LEGO-powered cutting-edge microscopy

You might expect to find LEGO scattered all over a child’s bedroom floor. Instead, researchers have used it to create a low-cost, automated method for fluorescence microscopy. 

Microscopy is one of the greatest innovations in the history of science. It is a keystone of modern biology, allowing us to observe the complex and dynamic world of cells and tissues, and has been essential in transforming our fundamental understanding of living organisms. 

In recent years, engineers and biologists have joined forces to develop state-of-the-art microscopes, capable of capturing ever increasing details of cells. These high-performance imaging systems come at a cost, however; they are complex, expensive and inaccessible to many researchers.

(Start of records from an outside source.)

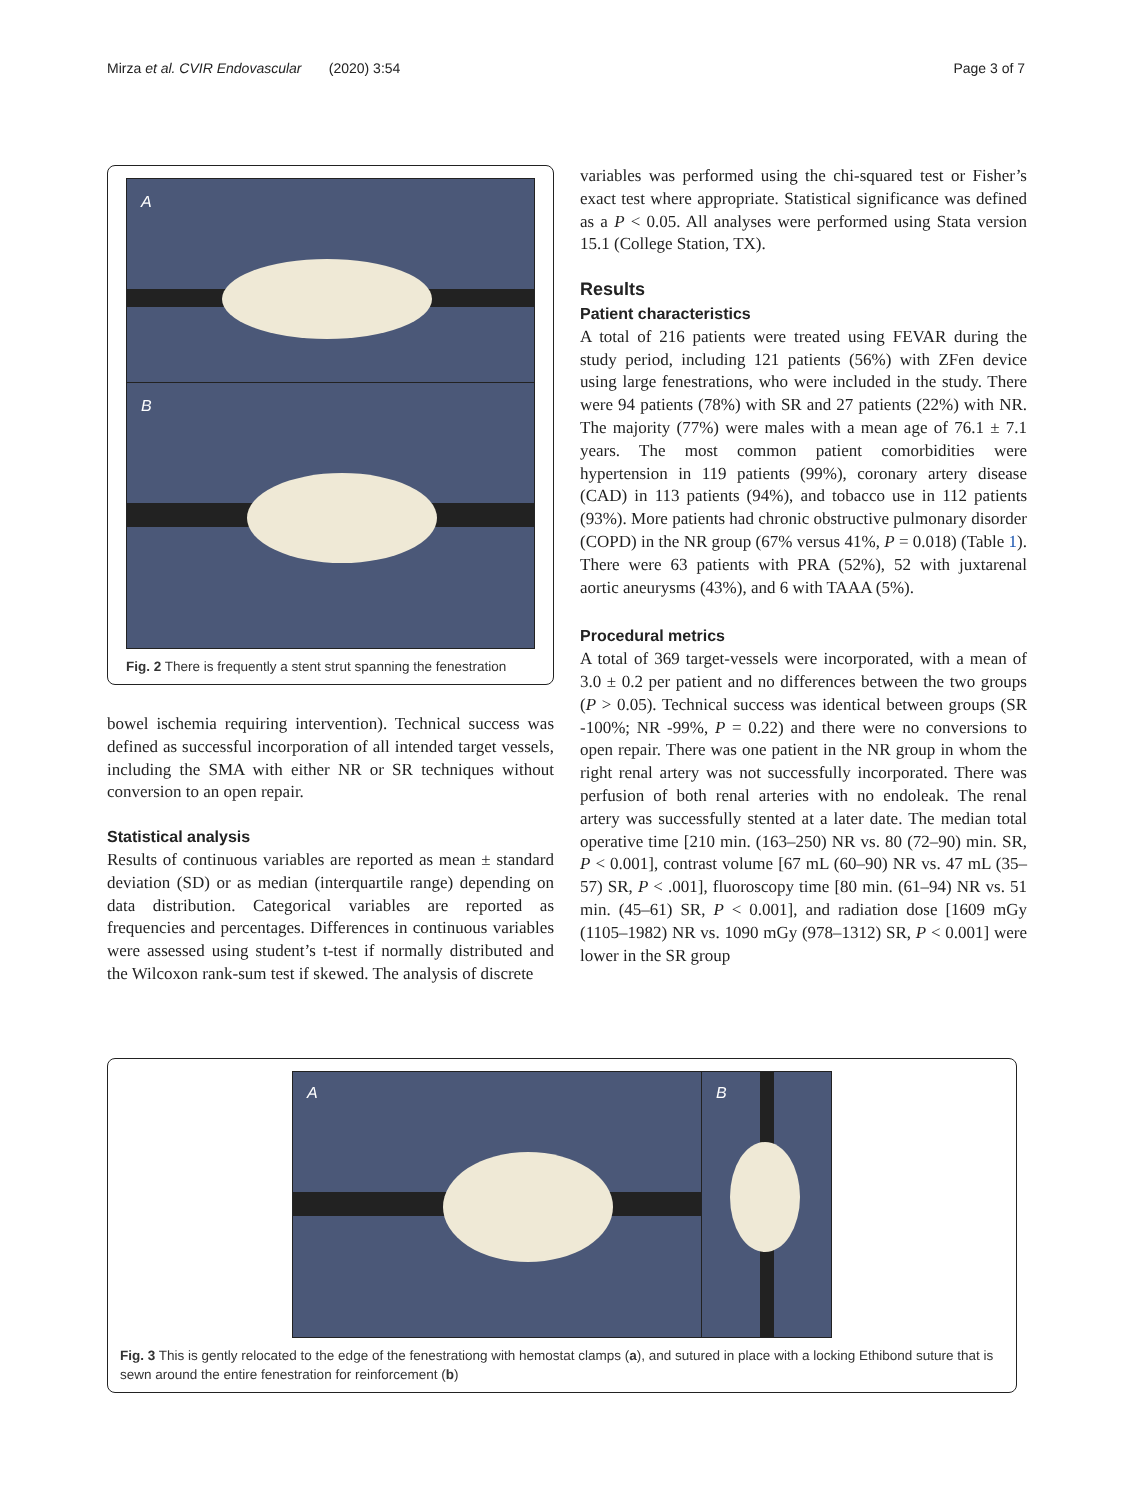Mirza et al. CVIR Endovascular (2020) 3:54 Page 3 of 7
A
B
Fig. 2 There is frequently a stent strut spanning the fenestration
bowel ischemia requiring intervention). Technical success was defined as successful incorporation of all intended target vessels, including the SMA with either NR or SR techniques without conversion to an open repair.
Statistical analysis
Results of continuous variables are reported as mean ± standard deviation (SD) or as median (interquartile range) depending on data distribution. Categorical variables are reported as frequencies and percentages. Differences in continuous variables were assessed using student’s t-test if normally distributed and the Wilcoxon rank-sum test if skewed. The analysis of discrete
variables was performed using the chi-squared test or Fisher’s exact test where appropriate. Statistical significance was defined as a P < 0.05. All analyses were performed using Stata version 15.1 (College Station, TX).
Results
Patient characteristics
A total of 216 patients were treated using FEVAR during the study period, including 121 patients (56%) with ZFen device using large fenestrations, who were included in the study. There were 94 patients (78%) with SR and 27 patients (22%) with NR. The majority (77%) were males with a mean age of 76.1 ± 7.1 years. The most common patient comorbidities were hypertension in 119 patients (99%), coronary artery disease (CAD) in 113 patients (94%), and tobacco use in 112 patients (93%). More patients had chronic obstructive pulmonary disorder (COPD) in the NR group (67% versus 41%, P = 0.018) (Table 1). There were 63 patients with PRA (52%), 52 with juxtarenal aortic aneurysms (43%), and 6 with TAAA (5%).
Procedural metrics
A total of 369 target-vessels were incorporated, with a mean of 3.0 ± 0.2 per patient and no differences between the two groups (P > 0.05). Technical success was identical between groups (SR -100%; NR -99%, P = 0.22) and there were no conversions to open repair. There was one patient in the NR group in whom the right renal artery was not successfully incorporated. There was perfusion of both renal arteries with no endoleak. The renal artery was successfully stented at a later date. The median total operative time [210 min. (163–250) NR vs. 80 (72–90) min. SR, P < 0.001], contrast volume [67 mL (60–90) NR vs. 47 mL (35–57) SR, P < .001], fluoroscopy time [80 min. (61–94) NR vs. 51 min. (45–61) SR, P < 0.001], and radiation dose [1609 mGy (1105–1982) NR vs. 1090 mGy (978–1312) SR, P < 0.001] were lower in the SR group
A
B
Fig. 3 This is gently relocated to the edge of the fenestrationg with hemostat clamps (a), and sutured in place with a locking Ethibond suture that is sewn around the entire fenestration for reinforcement (b)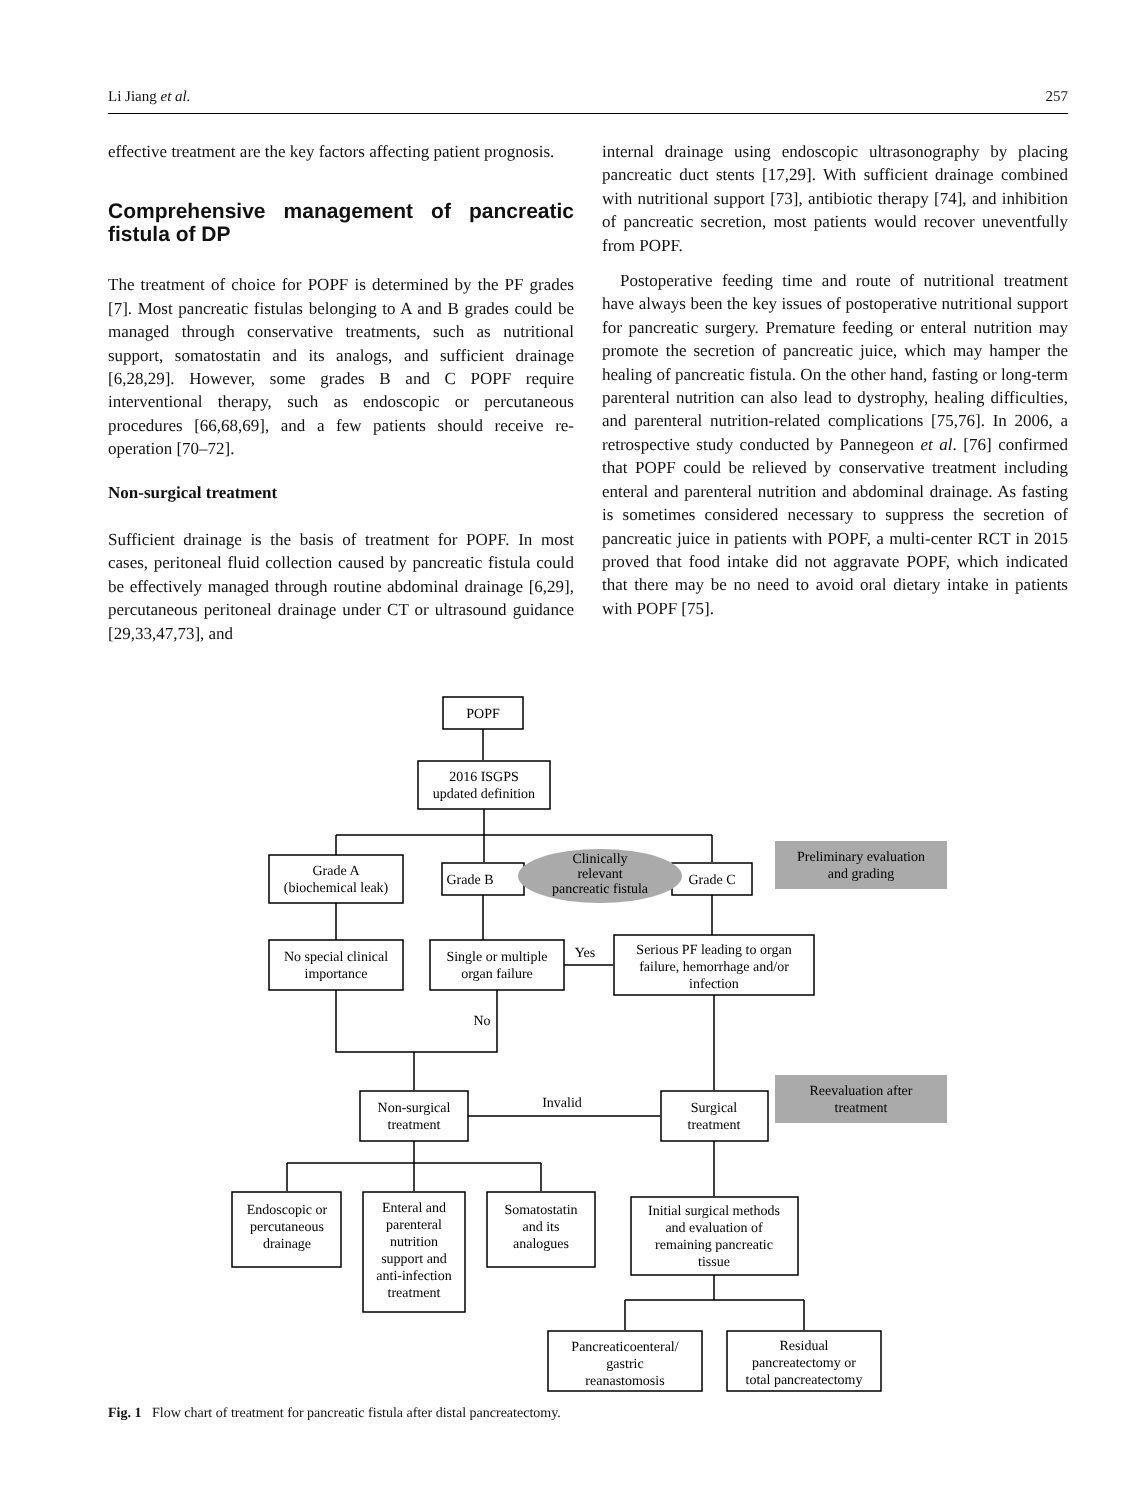Li Jiang et al. 257
effective treatment are the key factors affecting patient prognosis.
Comprehensive management of pancreatic fistula of DP
The treatment of choice for POPF is determined by the PF grades [7]. Most pancreatic fistulas belonging to A and B grades could be managed through conservative treatments, such as nutritional support, somatostatin and its analogs, and sufficient drainage [6,28,29]. However, some grades B and C POPF require interventional therapy, such as endoscopic or percutaneous procedures [66,68,69], and a few patients should receive re-operation [70–72].
Non-surgical treatment
Sufficient drainage is the basis of treatment for POPF. In most cases, peritoneal fluid collection caused by pancreatic fistula could be effectively managed through routine abdominal drainage [6,29], percutaneous peritoneal drainage under CT or ultrasound guidance [29,33,47,73], and
internal drainage using endoscopic ultrasonography by placing pancreatic duct stents [17,29]. With sufficient drainage combined with nutritional support [73], antibiotic therapy [74], and inhibition of pancreatic secretion, most patients would recover uneventfully from POPF.
Postoperative feeding time and route of nutritional treatment have always been the key issues of postoperative nutritional support for pancreatic surgery. Premature feeding or enteral nutrition may promote the secretion of pancreatic juice, which may hamper the healing of pancreatic fistula. On the other hand, fasting or long-term parenteral nutrition can also lead to dystrophy, healing difficulties, and parenteral nutrition-related complications [75,76]. In 2006, a retrospective study conducted by Pannegeon et al. [76] confirmed that POPF could be relieved by conservative treatment including enteral and parenteral nutrition and abdominal drainage. As fasting is sometimes considered necessary to suppress the secretion of pancreatic juice in patients with POPF, a multi-center RCT in 2015 proved that food intake did not aggravate POPF, which indicated that there may be no need to avoid oral dietary intake in patients with POPF [75].
POPF
2016 ISGPS
updated definition
Grade A
(biochemical leak)
Grade B
Grade C
Clinically
relevant
pancreatic fistula
Preliminary evaluation
and grading
No special clinical
importance
Single or multiple
organ failure
Yes
Serious PF leading to organ
failure, hemorrhage and/or
infection
No
Non-surgical
treatment
Invalid
Surgical
treatment
Reevaluation after
treatment
Endoscopic or
percutaneous
drainage
Enteral and
parenteral
nutrition
support and
anti-infection
treatment
Somatostatin
and its
analogues
Initial surgical methods
and evaluation of
remaining pancreatic
tissue
Pancreaticoenteral/
gastric
reanastomosis
Residual
pancreatectomy or
total pancreatectomy
Fig. 1 Flow chart of treatment for pancreatic fistula after distal pancreatectomy.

The Henriques Lab and scientists at the Francis Crick Institute and Aix-Marseille University have taken an alternative, ingenious approach. By developing hardware that uses inexpensive LEGO components as its building blocks, they have created an accessible tool which delivers customisable cutting-edge microscopy at a fraction of the cost.

In a new study, published today in Nature Communications, researchers describe a novel device, built with LEGO parts, that can be adapted to most microscopes. The device, called NanoJ-Fluidics (and nicknamed Pumpy McPumpface), enables researchers to observe cells in a highly customisable way. For the very first time, researchers can observe samples of living cells at well-defined moments in time, for example when they are dividing or becoming sick. After this initial round of observation, the LEGO device can manipulate the liquid environment of the cells in a completely automated manner, enabling subsequent imaging of the same fixed cells at much higher nanoscale resolution.

The LEGO hardware and accompanying software are fully open-source and extensively described in the open-source article in Nature Communications, allowing researchers all over the world to effortlessly make their own devices for their research.

Ricardo Henriques said: "We're extremely proud of this work. NanoJ-Fluidics (Pumpy McPumpface) shows that with a bit ingenuity it becomes possible to build high-performance technology, with something as simple as LEGO. Thanks to this, everyone can easily reproduce our LEGO system and apply it to their research using microscopy. We've made everything open-source and accessible to the research community through a GitHub website. This research will not only enable unprecedented biological findings, but also inspire future scientists who can now think of LEGO in a new way - to do Science!"

Thanks to this open science approach, NanoJ-Fluidics has already been successfully adopted by over 10 laboratories across the world.